● **DESCRIPTION OF THE TASK**:
Some entries follow. Reproduce exactly the lines starting at the one with "Breast MRI (dynamic contrast-enhanced), one axial slice. Slice" and stopping after the one with "124, 107, 181]".

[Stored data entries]
=== Begin Enclosure ===
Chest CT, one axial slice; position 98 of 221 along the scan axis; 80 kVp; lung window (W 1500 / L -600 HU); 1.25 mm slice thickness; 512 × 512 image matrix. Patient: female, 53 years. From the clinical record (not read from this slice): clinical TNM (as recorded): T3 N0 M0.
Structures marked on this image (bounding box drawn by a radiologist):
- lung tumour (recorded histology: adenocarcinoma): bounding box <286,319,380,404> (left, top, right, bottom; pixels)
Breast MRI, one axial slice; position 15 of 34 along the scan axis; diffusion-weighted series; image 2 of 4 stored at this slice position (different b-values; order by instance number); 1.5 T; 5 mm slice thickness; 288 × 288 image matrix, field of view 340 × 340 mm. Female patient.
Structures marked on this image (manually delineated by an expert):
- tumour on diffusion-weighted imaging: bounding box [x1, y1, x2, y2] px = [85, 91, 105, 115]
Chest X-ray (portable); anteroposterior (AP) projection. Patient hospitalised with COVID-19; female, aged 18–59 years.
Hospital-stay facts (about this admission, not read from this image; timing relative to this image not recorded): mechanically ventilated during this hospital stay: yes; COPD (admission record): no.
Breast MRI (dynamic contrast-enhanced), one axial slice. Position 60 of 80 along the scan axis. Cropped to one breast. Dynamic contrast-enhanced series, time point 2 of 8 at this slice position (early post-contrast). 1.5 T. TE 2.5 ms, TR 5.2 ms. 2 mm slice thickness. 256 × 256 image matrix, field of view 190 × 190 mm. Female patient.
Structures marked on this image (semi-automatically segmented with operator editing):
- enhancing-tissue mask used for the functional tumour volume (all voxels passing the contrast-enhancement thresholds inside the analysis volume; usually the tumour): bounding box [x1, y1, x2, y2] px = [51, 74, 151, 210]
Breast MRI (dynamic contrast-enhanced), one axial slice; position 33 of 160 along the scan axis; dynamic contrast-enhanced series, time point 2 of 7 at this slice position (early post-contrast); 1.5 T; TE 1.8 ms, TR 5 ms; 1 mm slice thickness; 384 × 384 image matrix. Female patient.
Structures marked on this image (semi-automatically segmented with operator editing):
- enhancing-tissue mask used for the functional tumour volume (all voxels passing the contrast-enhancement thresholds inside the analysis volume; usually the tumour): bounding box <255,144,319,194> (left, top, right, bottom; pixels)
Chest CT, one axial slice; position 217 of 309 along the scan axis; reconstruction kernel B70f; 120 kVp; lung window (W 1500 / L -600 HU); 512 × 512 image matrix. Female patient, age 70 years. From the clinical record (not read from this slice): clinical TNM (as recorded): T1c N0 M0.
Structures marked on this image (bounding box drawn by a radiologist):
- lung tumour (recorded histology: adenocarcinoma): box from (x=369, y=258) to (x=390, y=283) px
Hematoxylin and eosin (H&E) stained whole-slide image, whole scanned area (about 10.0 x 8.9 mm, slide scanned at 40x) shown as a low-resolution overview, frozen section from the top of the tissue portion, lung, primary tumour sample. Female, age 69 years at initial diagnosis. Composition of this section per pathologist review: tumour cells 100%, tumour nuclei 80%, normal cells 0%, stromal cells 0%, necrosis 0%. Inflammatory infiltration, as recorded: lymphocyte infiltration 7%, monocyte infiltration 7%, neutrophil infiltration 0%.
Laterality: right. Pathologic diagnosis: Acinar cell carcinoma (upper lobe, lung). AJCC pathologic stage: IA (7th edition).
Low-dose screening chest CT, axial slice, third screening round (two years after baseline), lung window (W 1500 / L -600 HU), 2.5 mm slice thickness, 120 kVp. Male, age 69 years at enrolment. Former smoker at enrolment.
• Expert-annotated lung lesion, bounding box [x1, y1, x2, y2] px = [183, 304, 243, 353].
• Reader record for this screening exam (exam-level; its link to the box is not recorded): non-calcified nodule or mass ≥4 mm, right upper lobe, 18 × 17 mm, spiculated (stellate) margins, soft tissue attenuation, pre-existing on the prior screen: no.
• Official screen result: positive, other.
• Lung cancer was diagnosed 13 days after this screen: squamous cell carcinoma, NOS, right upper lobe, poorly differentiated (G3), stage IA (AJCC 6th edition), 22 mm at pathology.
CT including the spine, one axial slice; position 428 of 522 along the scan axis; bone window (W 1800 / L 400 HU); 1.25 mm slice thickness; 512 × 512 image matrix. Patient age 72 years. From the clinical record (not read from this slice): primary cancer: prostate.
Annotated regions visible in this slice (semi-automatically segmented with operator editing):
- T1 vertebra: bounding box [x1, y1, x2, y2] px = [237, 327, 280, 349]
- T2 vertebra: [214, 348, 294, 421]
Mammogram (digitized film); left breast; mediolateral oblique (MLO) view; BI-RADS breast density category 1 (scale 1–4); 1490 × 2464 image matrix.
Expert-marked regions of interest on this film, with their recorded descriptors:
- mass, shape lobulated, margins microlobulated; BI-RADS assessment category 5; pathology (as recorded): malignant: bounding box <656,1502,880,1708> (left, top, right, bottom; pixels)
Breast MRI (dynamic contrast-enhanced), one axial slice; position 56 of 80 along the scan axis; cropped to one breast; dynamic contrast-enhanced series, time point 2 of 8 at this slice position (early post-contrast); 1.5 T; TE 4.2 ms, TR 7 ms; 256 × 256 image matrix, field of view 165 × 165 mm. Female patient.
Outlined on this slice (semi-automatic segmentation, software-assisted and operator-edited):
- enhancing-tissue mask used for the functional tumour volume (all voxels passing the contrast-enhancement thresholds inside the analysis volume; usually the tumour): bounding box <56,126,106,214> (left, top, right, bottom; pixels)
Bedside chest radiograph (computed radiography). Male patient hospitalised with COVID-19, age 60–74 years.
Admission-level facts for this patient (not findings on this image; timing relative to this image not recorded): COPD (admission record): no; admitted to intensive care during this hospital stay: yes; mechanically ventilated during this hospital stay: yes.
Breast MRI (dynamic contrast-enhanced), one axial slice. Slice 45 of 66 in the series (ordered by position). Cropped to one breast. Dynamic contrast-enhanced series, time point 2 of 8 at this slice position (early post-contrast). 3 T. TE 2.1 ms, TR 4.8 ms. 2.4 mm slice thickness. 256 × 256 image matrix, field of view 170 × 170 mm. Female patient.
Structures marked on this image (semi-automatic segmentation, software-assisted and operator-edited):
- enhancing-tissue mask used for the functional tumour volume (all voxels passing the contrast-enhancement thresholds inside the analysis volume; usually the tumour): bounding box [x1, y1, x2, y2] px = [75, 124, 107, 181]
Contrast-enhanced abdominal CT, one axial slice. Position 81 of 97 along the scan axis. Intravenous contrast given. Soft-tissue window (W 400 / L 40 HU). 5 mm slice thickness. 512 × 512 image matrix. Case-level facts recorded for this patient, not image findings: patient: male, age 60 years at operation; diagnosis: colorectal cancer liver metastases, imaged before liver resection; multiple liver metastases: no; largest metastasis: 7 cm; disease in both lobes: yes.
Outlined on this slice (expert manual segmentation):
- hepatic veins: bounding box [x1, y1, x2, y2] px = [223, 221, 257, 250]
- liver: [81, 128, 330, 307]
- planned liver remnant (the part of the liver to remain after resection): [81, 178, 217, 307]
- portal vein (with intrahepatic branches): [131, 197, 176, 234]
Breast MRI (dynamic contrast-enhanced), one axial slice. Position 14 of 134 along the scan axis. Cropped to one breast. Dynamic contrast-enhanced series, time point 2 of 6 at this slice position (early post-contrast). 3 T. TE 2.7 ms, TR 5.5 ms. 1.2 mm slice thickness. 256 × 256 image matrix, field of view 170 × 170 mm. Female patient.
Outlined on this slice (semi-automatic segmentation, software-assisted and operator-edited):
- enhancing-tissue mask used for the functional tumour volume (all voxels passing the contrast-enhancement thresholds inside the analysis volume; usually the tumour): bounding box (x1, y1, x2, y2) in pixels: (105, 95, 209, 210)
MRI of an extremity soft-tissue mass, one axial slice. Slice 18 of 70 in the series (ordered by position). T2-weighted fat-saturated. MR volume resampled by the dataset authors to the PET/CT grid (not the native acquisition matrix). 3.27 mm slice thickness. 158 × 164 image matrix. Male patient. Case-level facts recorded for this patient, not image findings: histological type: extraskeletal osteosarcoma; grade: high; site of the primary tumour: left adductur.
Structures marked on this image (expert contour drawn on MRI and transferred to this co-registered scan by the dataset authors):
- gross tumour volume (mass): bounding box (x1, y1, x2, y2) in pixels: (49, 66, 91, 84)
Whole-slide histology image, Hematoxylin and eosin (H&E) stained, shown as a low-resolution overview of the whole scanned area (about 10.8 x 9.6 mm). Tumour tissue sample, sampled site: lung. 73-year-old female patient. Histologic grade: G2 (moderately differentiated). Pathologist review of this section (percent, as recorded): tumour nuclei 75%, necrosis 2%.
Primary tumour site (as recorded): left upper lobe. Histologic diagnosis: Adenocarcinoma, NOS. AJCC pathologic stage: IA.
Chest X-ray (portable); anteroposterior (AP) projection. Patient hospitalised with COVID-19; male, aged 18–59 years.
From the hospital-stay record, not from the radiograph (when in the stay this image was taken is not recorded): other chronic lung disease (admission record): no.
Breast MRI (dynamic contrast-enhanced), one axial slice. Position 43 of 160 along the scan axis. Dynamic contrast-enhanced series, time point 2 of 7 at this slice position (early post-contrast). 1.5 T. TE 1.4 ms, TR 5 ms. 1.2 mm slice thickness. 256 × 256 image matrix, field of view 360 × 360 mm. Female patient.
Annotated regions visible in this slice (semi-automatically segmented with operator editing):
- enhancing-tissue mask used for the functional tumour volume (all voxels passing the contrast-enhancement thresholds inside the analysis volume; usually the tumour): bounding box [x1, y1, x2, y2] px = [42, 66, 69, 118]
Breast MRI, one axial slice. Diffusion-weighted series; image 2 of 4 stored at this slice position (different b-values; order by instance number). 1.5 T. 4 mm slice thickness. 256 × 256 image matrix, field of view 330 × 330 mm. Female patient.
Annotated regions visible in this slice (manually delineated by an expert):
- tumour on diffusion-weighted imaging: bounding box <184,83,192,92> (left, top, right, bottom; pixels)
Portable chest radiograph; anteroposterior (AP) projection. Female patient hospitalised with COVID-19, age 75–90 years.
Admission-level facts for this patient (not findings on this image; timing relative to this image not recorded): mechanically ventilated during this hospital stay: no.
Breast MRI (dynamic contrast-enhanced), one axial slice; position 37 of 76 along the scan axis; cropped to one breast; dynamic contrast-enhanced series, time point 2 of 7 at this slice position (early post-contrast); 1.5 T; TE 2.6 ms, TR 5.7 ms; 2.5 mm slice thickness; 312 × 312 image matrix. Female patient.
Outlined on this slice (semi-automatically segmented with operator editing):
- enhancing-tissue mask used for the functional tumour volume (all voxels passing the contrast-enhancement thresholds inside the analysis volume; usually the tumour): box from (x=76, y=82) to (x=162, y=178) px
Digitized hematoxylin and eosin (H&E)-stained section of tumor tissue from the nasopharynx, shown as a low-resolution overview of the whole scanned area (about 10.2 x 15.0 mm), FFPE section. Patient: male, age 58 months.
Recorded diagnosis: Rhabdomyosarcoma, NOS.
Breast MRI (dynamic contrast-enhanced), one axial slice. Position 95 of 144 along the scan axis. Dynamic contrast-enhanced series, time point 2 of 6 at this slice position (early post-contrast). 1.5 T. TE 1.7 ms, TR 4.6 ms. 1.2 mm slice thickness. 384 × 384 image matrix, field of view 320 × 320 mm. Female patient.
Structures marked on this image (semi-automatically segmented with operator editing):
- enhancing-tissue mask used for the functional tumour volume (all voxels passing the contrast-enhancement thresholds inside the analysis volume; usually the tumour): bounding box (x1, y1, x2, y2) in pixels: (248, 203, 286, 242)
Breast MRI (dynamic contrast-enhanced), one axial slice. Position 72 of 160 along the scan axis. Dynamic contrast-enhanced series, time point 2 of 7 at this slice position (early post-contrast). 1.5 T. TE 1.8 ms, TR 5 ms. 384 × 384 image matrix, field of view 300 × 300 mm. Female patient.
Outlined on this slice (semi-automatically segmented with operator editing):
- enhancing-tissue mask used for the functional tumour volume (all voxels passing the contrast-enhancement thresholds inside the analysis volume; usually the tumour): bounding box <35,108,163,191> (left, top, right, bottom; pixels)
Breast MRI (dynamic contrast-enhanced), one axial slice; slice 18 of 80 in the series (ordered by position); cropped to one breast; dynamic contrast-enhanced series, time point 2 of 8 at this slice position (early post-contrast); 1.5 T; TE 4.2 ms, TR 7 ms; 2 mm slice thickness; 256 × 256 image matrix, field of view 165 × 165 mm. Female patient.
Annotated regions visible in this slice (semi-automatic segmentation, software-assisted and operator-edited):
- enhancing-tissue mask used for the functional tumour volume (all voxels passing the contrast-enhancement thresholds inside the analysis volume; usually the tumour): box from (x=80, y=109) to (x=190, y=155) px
=== End Enclosure ===
● **OUTPUT FOR THIS TASK**:
Breast MRI (dynamic contrast-enhanced), one axial slice. Slice 45 of 66 in the series (ordered by position). Cropped to one breast. Dynamic contrast-enhanced series, time point 2 of 8 at this slice position (early post-contrast). 3 T. TE 2.1 ms, TR 4.8 ms. 2.4 mm slice thickness. 256 × 256 image matrix, field of view 170 × 170 mm. Female patient.
Structures marked on this image (semi-automatic segmentation, software-assisted and operator-edited):
- enhancing-tissue mask used for the functional tumour volume (all voxels passing the contrast-enhancement thresholds inside the analysis volume; usually the tumour): bounding box [x1, y1, x2, y2] px = [75, 124, 107, 181]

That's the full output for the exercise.